**GOAL 1**. Find every line in the rows below that contains the string "模型评估", treating case as significant, and copy each of those lines.

**EXTRACTED TEXT**.
03-09-2015 , 02:14 AM
I didn't know Skid Row was an actual place either.
03-09-2015 , 02:24 AM
Grizy, you realize that if a union doesn't provide equal representation, it loses power
03-09-2015 , 08:17 AM
Quote:
Originally Posted by grizy
Teacher's unions protect their own members way too much. They need to take a page out of the AMA (and quite a few other professional unions) and provide real value: kick the bad apples out.

There are already wayyyy more applicants for teaching jobs than positions available. The problem is not pay. The problem is the teachers' unions are not allowing the best candidates to come through.

Just to be absolutely clear, teachers' most cited complaint is essentially quality of life/working conditions. This issue is often self-inflicted by the unions refusing to make much needed concessions. You can't provide teachers with support if teachers' salaries/pensions are sucking up all the money.

The reluctance, or even outright refusal, of the unions to hold their members to verifiable professional standards is what necessitated nation/state wide testing to begin with. Don't like Common Core? ****ing do something to evaluate your members and hold them accountable.

Generally speaking, the militant stance many teachers' unions take promote the idea school districts and administrators are teachers' enemies. Once that idea is ingrained, any concession the administration gives becomes a spoil of war instead of sign of respect.

**GOAL 2**. According to the forum thread about teachers' unions, what is teachers' most cited complaint?

**Dataset items**.
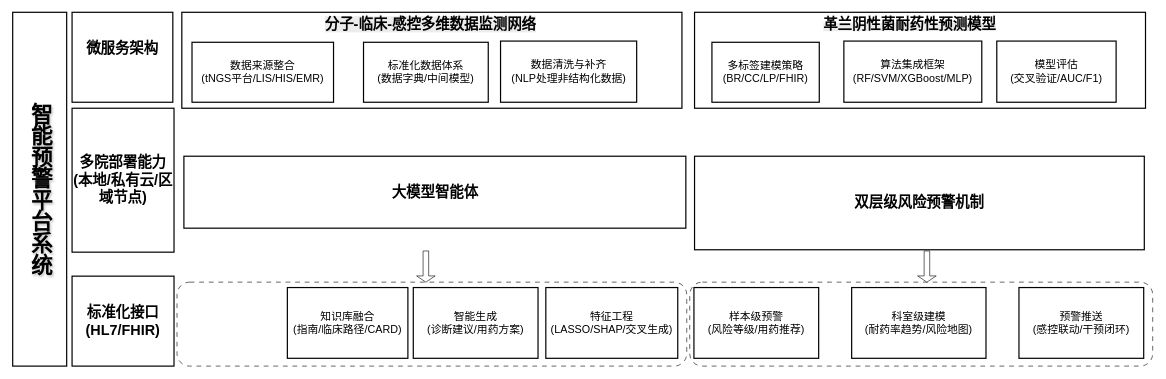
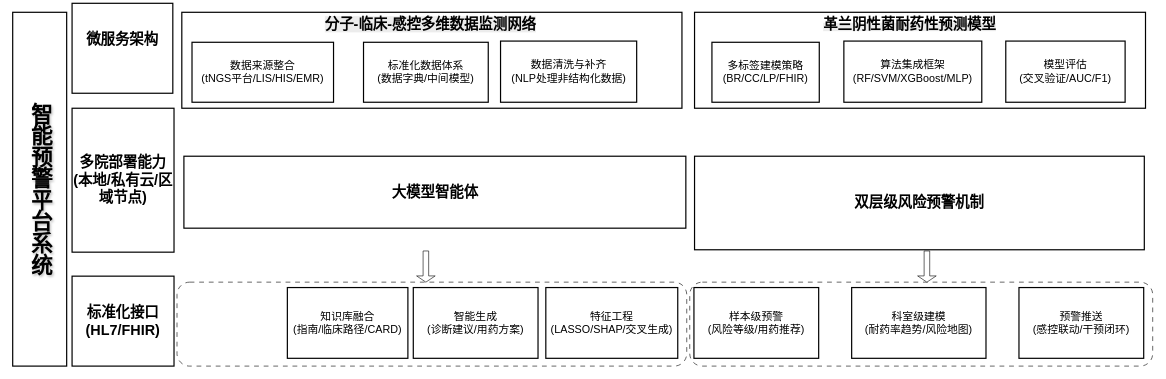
  <mxCell id="0" />
  <mxCell id="1" parent="0" />
  <mxCell id="2" value="" style="rounded=1;whiteSpace=wrap;html=1;dashed=1;dashPattern=8 8;" vertex="1" parent="1"><mxGeometry x="1149" y="470" width="772" height="140" as="geometry" /></mxCell>
  <mxCell id="3" value="" style="rounded=1;whiteSpace=wrap;html=1;dashed=1;dashPattern=8 8;strokeWidth=1;" vertex="1" parent="1"><mxGeometry x="294" y="470" width="850" height="140" as="geometry" /></mxCell>
  <mxCell id="4" value="" style="whiteSpace=wrap;strokeWidth=2;" parent="1" vertex="1"><mxGeometry x="1157" y="20" width="752" height="160" as="geometry" /></mxCell>
  <mxCell id="5" value="" style="whiteSpace=wrap;strokeWidth=2;" parent="1" vertex="1"><mxGeometry x="302" y="20" width="834" height="160" as="geometry" /></mxCell>
  <mxCell id="6" value="数据来源整合&#10;(tNGS平台/LIS/HIS/EMR)" style="whiteSpace=wrap;strokeWidth=2;fontSize=18;" parent="1" vertex="1"><mxGeometry x="319" y="70" width="236" height="100" as="geometry" /></mxCell>
  <mxCell id="7" value="标准化数据体系&#10;(数据字典/中间模型)" style="whiteSpace=wrap;strokeWidth=2;fontSize=18;" parent="1" vertex="1"><mxGeometry x="605" y="70" width="208" height="100" as="geometry" /></mxCell>
  <mxCell id="8" value="数据清洗与补齐&#10;(NLP处理非结构化数据)" style="whiteSpace=wrap;strokeWidth=2;fontSize=18;" parent="1" vertex="1"><mxGeometry x="833.5" y="68" width="227" height="102" as="geometry" /></mxCell>
  <mxCell id="9" value="多标签建模策略&#10;(BR/CC/LP/FHIR)" style="whiteSpace=wrap;strokeWidth=2;fontSize=18;" parent="1" vertex="1"><mxGeometry x="1186" y="70" width="179" height="100" as="geometry" /></mxCell>
  <mxCell id="10" value="算法集成框架&#10;(RF/SVM/XGBoost/MLP)" style="whiteSpace=wrap;strokeWidth=2;fontSize=18;" parent="1" vertex="1"><mxGeometry x="1406" y="68" width="230" height="102" as="geometry" /></mxCell>
  <mxCell id="11" value="特征工程&#10;(LASSO/SHAP/交叉生成)" style="whiteSpace=wrap;strokeWidth=2;fontSize=18;" parent="1" vertex="1"><mxGeometry x="909" y="479" width="220" height="118" as="geometry" /></mxCell>
- <mxCell id="12" value="模型评估&#10;(交叉验证/AUC/F1)" style="whiteSpace=wrap;strokeWidth=2;fontSize=18;" parent="1" vertex="1"><mxGeometry x="1661" y="68" width="199" height="102" as="geometry" /></mxCell>
+ <mxCell id="12" value="模型评估&#10;(交叉验证/AUC/F1)" style="whiteSpace=wrap;strokeWidth=2;fontSize=18;" parent="1" vertex="1"><mxGeometry x="1676" y="68" width="199" height="102" as="geometry" /></mxCell>
  <mxCell id="13" value="双层级风险预警机制" style="whiteSpace=wrap;strokeWidth=2;fontSize=24;fontStyle=1" parent="1" vertex="1"><mxGeometry x="1157" y="260" width="750" height="156" as="geometry" /></mxCell>
  <mxCell id="14" value="样本级预警&#10;(风险等级/用药推荐)" style="whiteSpace=wrap;strokeWidth=2;fontSize=18;" parent="1" vertex="1"><mxGeometry x="1156" y="479" width="208" height="118" as="geometry" /></mxCell>
  <mxCell id="15" value="科室级建模&#10;(耐药率趋势/风险地图)" style="whiteSpace=wrap;strokeWidth=2;fontSize=18;" parent="1" vertex="1"><mxGeometry x="1419" y="479" width="224" height="118" as="geometry" /></mxCell>
  <mxCell id="16" value="预警推送&#10;(感控联动/干预闭环)" style="whiteSpace=wrap;strokeWidth=2;fontSize=18;" parent="1" vertex="1"><mxGeometry x="1698" y="479" width="208" height="118" as="geometry" /></mxCell>
  <mxCell id="17" value="大模型智能体" style="whiteSpace=wrap;strokeWidth=2;fontSize=24;fontStyle=1" parent="1" vertex="1"><mxGeometry x="305.5" y="260" width="837" height="120" as="geometry" /></mxCell>
  <mxCell id="18" value="知识库融合&#10;(指南/临床路径/CARD)" style="whiteSpace=wrap;strokeWidth=2;fontSize=18;" parent="1" vertex="1"><mxGeometry x="478" y="479" width="201" height="118" as="geometry" /></mxCell>
  <mxCell id="19" value="智能生成&#10;(诊断建议/用药方案)" style="whiteSpace=wrap;strokeWidth=2;fontSize=18;" parent="1" vertex="1"><mxGeometry x="688" y="479" width="208" height="118" as="geometry" /></mxCell>
  <mxCell id="20" value="智能预警平台系统" style="whiteSpace=wrap;strokeWidth=2;verticalAlign=middle;textShadow=1;textDirection=vertical-rl;fontSize=36;fontStyle=1" parent="1" vertex="1"><mxGeometry x="20" y="20" width="90" height="590" as="geometry" /></mxCell>
- <mxCell id="21" value="微服务架构&#10;" style="whiteSpace=wrap;strokeWidth=2;fontSize=24;fontStyle=1" parent="1" vertex="1"><mxGeometry x="119" y="20" width="168" height="150" as="geometry" /></mxCell>
+ <mxCell id="21" value="微服务架构&#10;" style="whiteSpace=wrap;strokeWidth=2;fontSize=24;fontStyle=1" parent="1" vertex="1"><mxGeometry x="119" y="5" width="168" height="150" as="geometry" /></mxCell>
  <mxCell id="22" value="多院部署能力&#10;(本地/私有云/区域节点)" style="whiteSpace=wrap;strokeWidth=2;fontSize=24;fontStyle=1" parent="1" vertex="1"><mxGeometry x="119" y="180" width="170" height="240" as="geometry" /></mxCell>
  <mxCell id="23" value="标准化接口&#10;(HL7/FHIR)" style="whiteSpace=wrap;strokeWidth=2;fontSize=24;fontStyle=1" parent="1" vertex="1"><mxGeometry x="119" y="460" width="170" height="150" as="geometry" /></mxCell>
  <mxCell id="24" value="&lt;font style=&quot;font-size: 24px;&quot;&gt;&lt;span style=&quot;color: rgb(0, 0, 0); font-family: Helvetica; font-style: normal; font-variant-ligatures: normal; font-variant-caps: normal; letter-spacing: normal; orphans: 2; text-align: center; text-indent: 0px; text-transform: none; widows: 2; word-spacing: 0px; -webkit-text-stroke-width: 0px; white-space: normal; background-color: rgb(236, 236, 236); text-decoration-thickness: initial; text-decoration-style: initial; text-decoration-color: initial; float: none; display: inline !important;&quot;&gt;&lt;font style=&quot;&quot;&gt;分子-临床-感控多维数据&lt;/font&gt;&lt;/span&gt;&lt;span style=&quot;color: rgb(0, 0, 0); font-family: Helvetica; font-style: normal; font-variant-ligatures: normal; font-variant-caps: normal; letter-spacing: normal; orphans: 2; text-align: center; text-indent: 0px; text-transform: none; widows: 2; word-spacing: 0px; -webkit-text-stroke-width: 0px; white-space: normal; background-color: rgb(236, 236, 236); text-decoration-thickness: initial; text-decoration-style: initial; text-decoration-color: initial; float: none; display: inline !important;&quot;&gt;&lt;font style=&quot;&quot;&gt;监测网络&lt;/font&gt;&lt;/span&gt;&lt;/font&gt;" style="text;whiteSpace=wrap;html=1;fontStyle=1" parent="1" vertex="1"><mxGeometry x="539" y="20" width="370" height="40" as="geometry" /></mxCell>
  <mxCell id="25" value="&lt;span style=&quot;color: rgb(0, 0, 0); font-family: Helvetica; font-style: normal; font-variant-ligatures: normal; font-variant-caps: normal; letter-spacing: normal; orphans: 2; text-indent: 0px; text-transform: none; widows: 2; word-spacing: 0px; -webkit-text-stroke-width: 0px; white-space: normal; background-color: rgb(236, 236, 236); text-decoration-thickness: initial; text-decoration-style: initial; text-decoration-color: initial; float: none; display: inline !important;&quot;&gt;&lt;font style=&quot;font-size: 24px;&quot;&gt;革兰阴性菌耐药性预测模型&lt;/font&gt;&lt;/span&gt;" style="text;whiteSpace=wrap;html=1;align=center;fontStyle=1" parent="1" vertex="1"><mxGeometry x="1316" y="20" width="400" height="40" as="geometry" /></mxCell>
  <mxCell id="26" value="" style="shape=singleArrow;direction=south;whiteSpace=wrap;html=1;" vertex="1" parent="1"><mxGeometry x="693.5" y="418" width="31" height="52" as="geometry" /></mxCell>
  <mxCell id="27" value="" style="shape=singleArrow;direction=south;whiteSpace=wrap;html=1;" vertex="1" parent="1"><mxGeometry x="1529" y="418" width="31" height="52" as="geometry" /></mxCell>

**FINISHED ANSWER 1**.
- <mxCell id="12" value="模型评估&#10;(交叉验证/AUC/F1)" style="whiteSpace=wrap;strokeWidth=2;fontSize=18;" parent="1" vertex="1"><mxGeometry x="1661" y="68" width="199" height="102" as="geometry" /></mxCell>
+ <mxCell id="12" value="模型评估&#10;(交叉验证/AUC/F1)" style="whiteSpace=wrap;strokeWidth=2;fontSize=18;" parent="1" vertex="1"><mxGeometry x="1676" y="68" width="199" height="102" as="geometry" /></mxCell>

**FINISHED ANSWER 2**. Quality of life and working conditions.